:: Wymienione dane ::

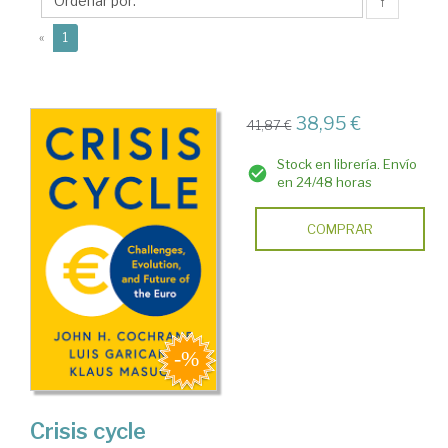
H.
↑
(current)
«
1
38,95 €
41,87 €
Stock en librería. Envío
en 24/48 horas
COMPRAR
Crisis cycle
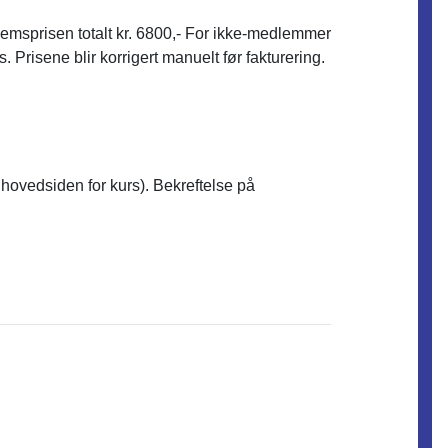
emsprisen totalt kr. 6800,- For ikke-medlemmer
Prisene blir korrigert manuelt før fakturering.
hovedsiden for kurs). Bekreftelse på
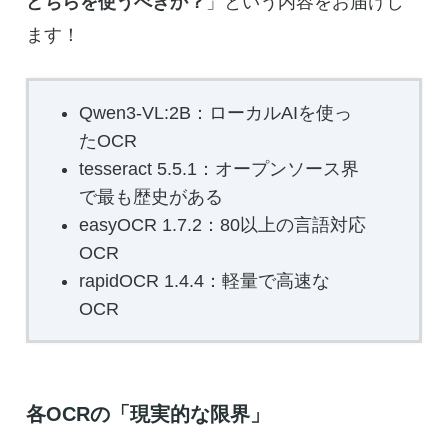
どちらを使うべきか？
」という内容をお届けし
ます！
Qwen3-VL:2B：ローカルAIを使っ
たOCR
tesseract 5.5.1：オープンソース界
で最も歴史がある
easyOCR 1.7.2：80以上の言語対応
OCR
rapidOCR 1.4.4：軽量で高速な
OCR
各OCRの「現実的な限界」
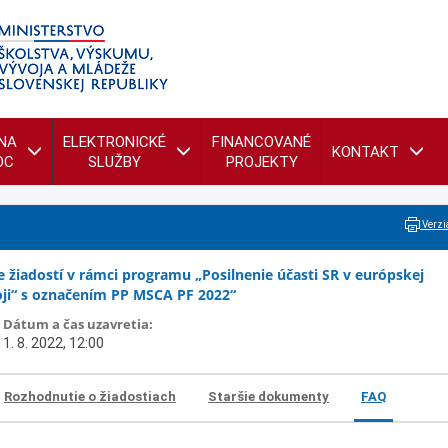
NA
ELEKTRONICKÉ
FINANCOVANÉ
KONTAKT
OC
SLUŽBY
PROJEKTY
Verzia
 žiadostí v rámci programu „Posilnenie účasti SR v európskej
oji“ s označením PP MSCA PF 2022“
Dátum a čas uzavretia:
1. 8. 2022, 12:00
Rozhodnutie o žiadostiach
Staršie dokumenty
FAQ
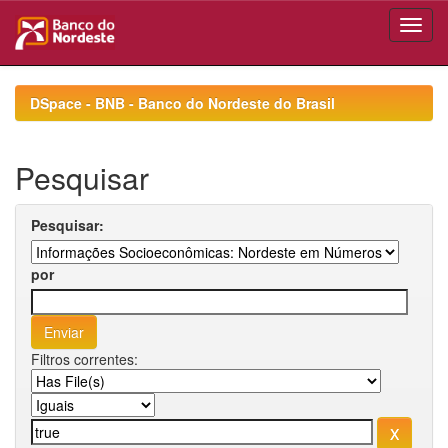
Skip
navigation
DSpace - BNB - Banco do Nordeste do Brasil
Pesquisar
Pesquisar:
por
Filtros correntes:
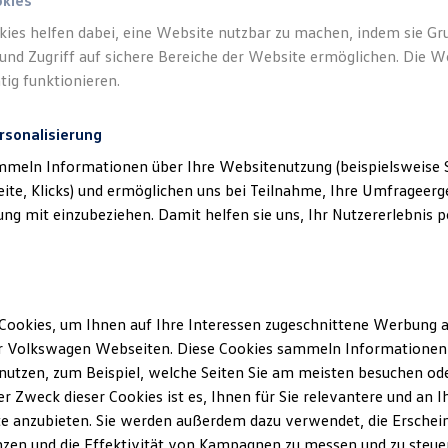
okies
kies helfen dabei, eine Website nutzbar zu machen, indem sie G
und Zugriff auf sichere Bereiche der Website ermöglichen. Die W
tig funktionieren.
rsonalisierung
mmeln Informationen über Ihre Websitenutzung (beispielsweise S
eite, Klicks) und ermöglichen uns bei Teilnahme, Ihre Umfrageerge
g mit einzubeziehen. Damit helfen sie uns, Ihr Nutzererlebnis pe
Cookies, um Ihnen auf Ihre Interessen zugeschnittene Werbung a
r Volkswagen Webseiten. Diese Cookies sammeln Informationen 
utzen, zum Beispiel, welche Seiten Sie am meisten besuchen oder
r Zweck dieser Cookies ist es, Ihnen für Sie relevantere und an I
e anzubieten. Sie werden außerdem dazu verwendet, die Erschein
zen und die Effektivität von Kampagnen zu messen und zu steuern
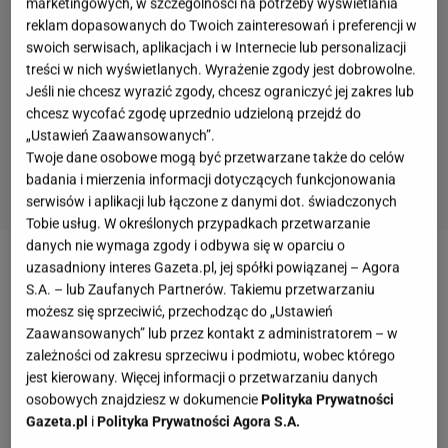
marketingowych, w szczególności na potrzeby wyświetlania
reklam dopasowanych do Twoich zainteresowań i preferencji w
swoich serwisach, aplikacjach i w Internecie lub personalizacji
treści w nich wyświetlanych. Wyrażenie zgody jest dobrowolne.
Jeśli nie chcesz wyrazić zgody, chcesz ograniczyć jej zakres lub
chcesz wycofać zgodę uprzednio udzieloną przejdź do
„Ustawień Zaawansowanych”.
Twoje dane osobowe mogą być przetwarzane także do celów
badania i mierzenia informacji dotyczących funkcjonowania
serwisów i aplikacji lub łączone z danymi dot. świadczonych
Tobie usług. W określonych przypadkach przetwarzanie
danych nie wymaga zgody i odbywa się w oparciu o
uzasadniony interes Gazeta.pl, jej spółki powiązanej – Agora
S.A. – lub Zaufanych Partnerów. Takiemu przetwarzaniu
możesz się sprzeciwić, przechodząc do „Ustawień
Zaawansowanych” lub przez kontakt z administratorem – w
zależności od zakresu sprzeciwu i podmiotu, wobec którego
jest kierowany. Więcej informacji o przetwarzaniu danych
osobowych znajdziesz w dokumencie
Polityka Prywatności
Gazeta.pl
i
Polityka Prywatności Agora S.A.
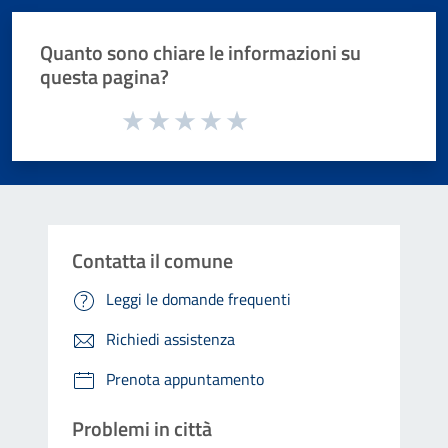
Quanto sono chiare le informazioni su
questa pagina?
Valuta da 1 a 5 stelle la pagina
Valuta 1 stelle su 5
Valuta 2 stelle su 5
Valuta 3 stelle su 5
Valuta 4 stelle su 5
Valuta 5 stelle su 5
Contatta il comune
Leggi le domande frequenti
Richiedi assistenza
Prenota appuntamento
Problemi in città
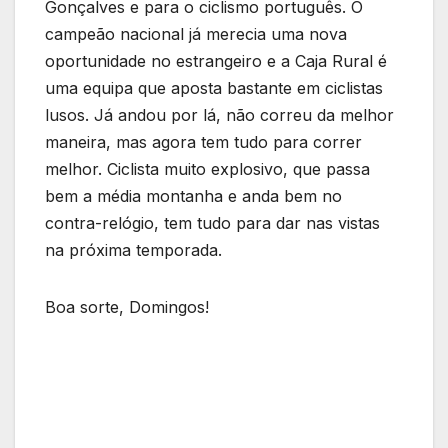
Gonçalves e para o ciclismo português. O
campeão nacional já merecia uma nova
oportunidade no estrangeiro e a Caja Rural é
uma equipa que aposta bastante em ciclistas
lusos. Já andou por lá, não correu da melhor
maneira, mas agora tem tudo para correr
melhor. Ciclista muito explosivo, que passa
bem a média montanha e anda bem no
contra-relógio, tem tudo para dar nas vistas
na próxima temporada.
Boa sorte, Domingos!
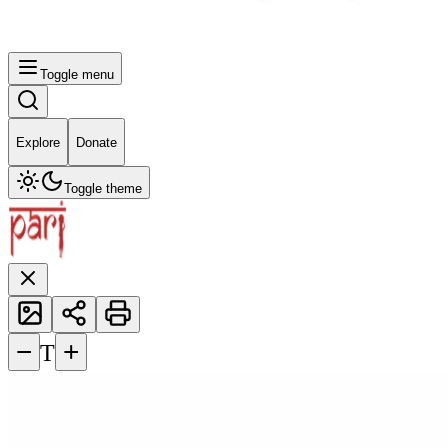
Toggle menu
Explore
Donate
Toggle theme
−
+
T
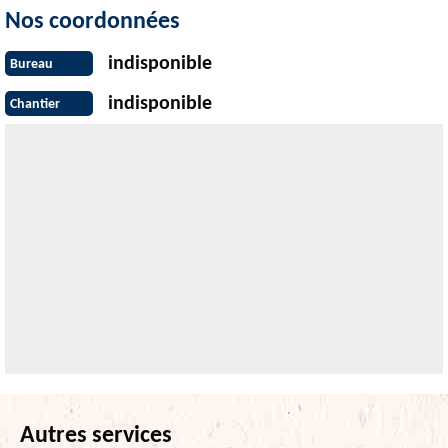
Nos coordonnées
indisponible
Bureau
indisponible
Chantier
Autres services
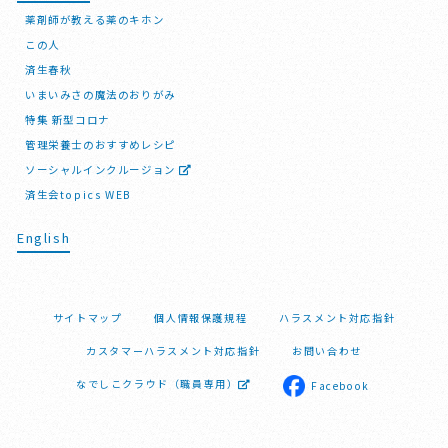
薬剤師が教える薬のキホン
この人
済生春秋
いまいみさの魔法のおりがみ
特集 新型コロナ
管理栄養士のおすすめレシピ
ソーシャルインクルージョン
済生会topics WEB
English
サイトマップ
個人情報保護規程
ハラスメント対応指針
カスタマーハラスメント対応指針
お問い合わせ
なでしこクラウド（職員専用）
Facebook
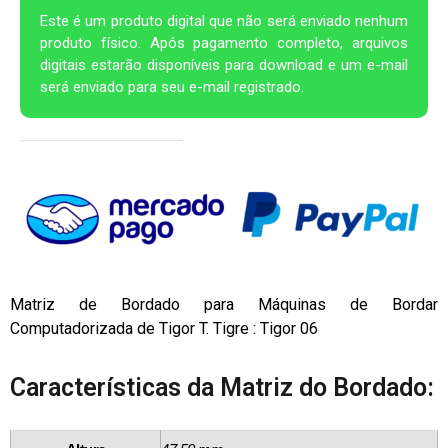
Este é um produto digital que não será enviado nenhum
produto físico. Após pagamento completo, arquivos
digitais estarão disponíveis para download e um e-mail
será enviado para seu e-mail registrado.
Matriz de Bordado para Máquinas de Bordar
Computadorizada de Tigor T. Tigre : Tigor 06
Características da Matriz do Bordado:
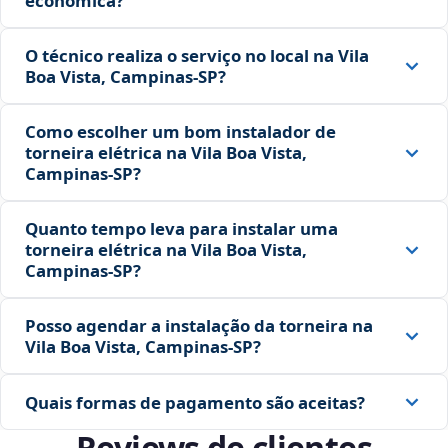
econômica?
O técnico realiza o serviço no local na Vila
Boa Vista, Campinas‑SP?
Como escolher um bom instalador de
torneira elétrica na Vila Boa Vista,
Campinas‑SP?
Quanto tempo leva para instalar uma
torneira elétrica na Vila Boa Vista,
Campinas‑SP?
Posso agendar a instalação da torneira na
Vila Boa Vista, Campinas‑SP?
Quais formas de pagamento são aceitas?
Reviews de clientes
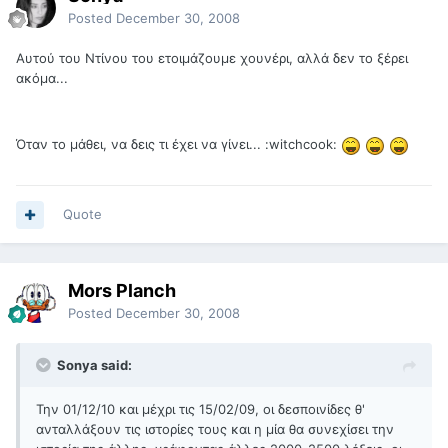
Posted
December 30, 2008
Αυτού του Ντίνου του ετοιμάζουμε χουνέρι, αλλά δεν το ξέρει
ακόμα...
Όταν το μάθει, να δεις τι έχει να γίνει... :witchcook:
Quote
Mors Planch
Posted
December 30, 2008
Sonya said:
Την 01/12/10 και μέχρι τις 15/02/09, οι δεσποινίδες θ'
ανταλλάξουν τις ιστορίες τους και η μία θα συνεχίσει την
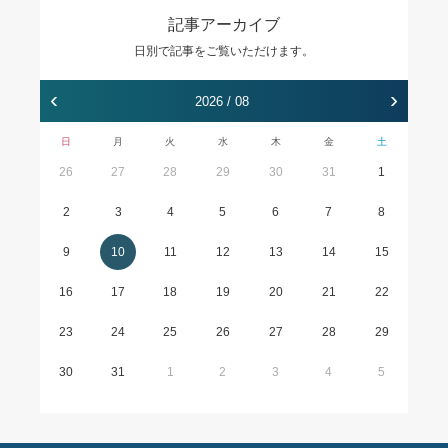
記事アーカイブ
日別で記事をご覧いただけます。
‹
›
2026 / 08
日
月
火
水
木
金
土
26
27
28
29
30
31
1
2
3
4
5
6
7
8
9
10
11
12
13
14
15
16
17
18
19
20
21
22
23
24
25
26
27
28
29
30
31
1
2
3
4
5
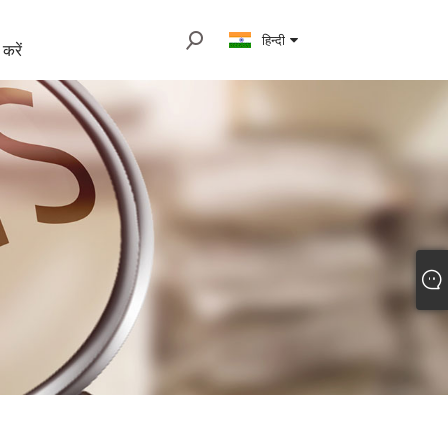
हिन्दी
 करें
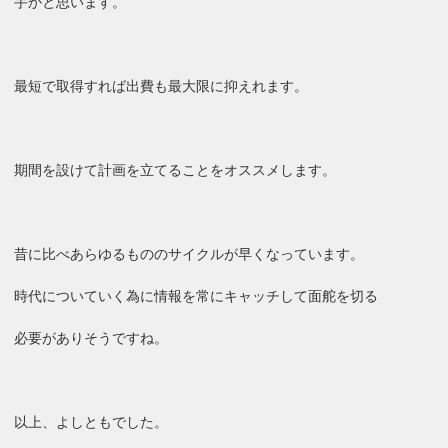
手かと思います。
最短で取得すれば出費も最大限に抑えれます。
期間を設けて計画を立てることをオススメします。
昔に比べあらゆるもののサイクルが早くなっています。
時代についていく為に情報を常にキャッチして面舵を切る
必要がありそうですね。
以上、よしともでした。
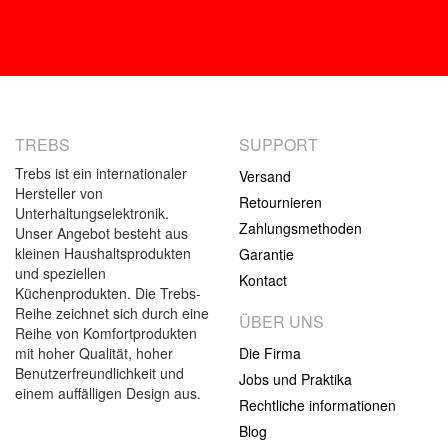
TREBS
SUPPORT
Trebs ist ein internationaler
Versand
Hersteller von
Retournieren
Unterhaltungselektronik.
Zahlungsmethoden
Unser Angebot besteht aus
kleinen Haushaltsprodukten
Garantie
und speziellen
Kontact
Küchenprodukten. Die Trebs-
Reihe zeichnet sich durch eine
ÜBER UNS
Reihe von Komfortprodukten
mit hoher Qualität, hoher
Die Firma
Benutzerfreundlichkeit und
Jobs und Praktika
einem auffälligen Design aus.
Rechtliche informationen
Blog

:::

__Cel ćwiczenia__. Znajdź w powyższych danych wszystkie wiersze zawierające słowo „Polityka” i przepisz każdy z nich. Uwzględnij wielkość liter.

__Odpowiedź do zadania__.
Polityka Prywatności
Polityka Prywatności Agora S.A.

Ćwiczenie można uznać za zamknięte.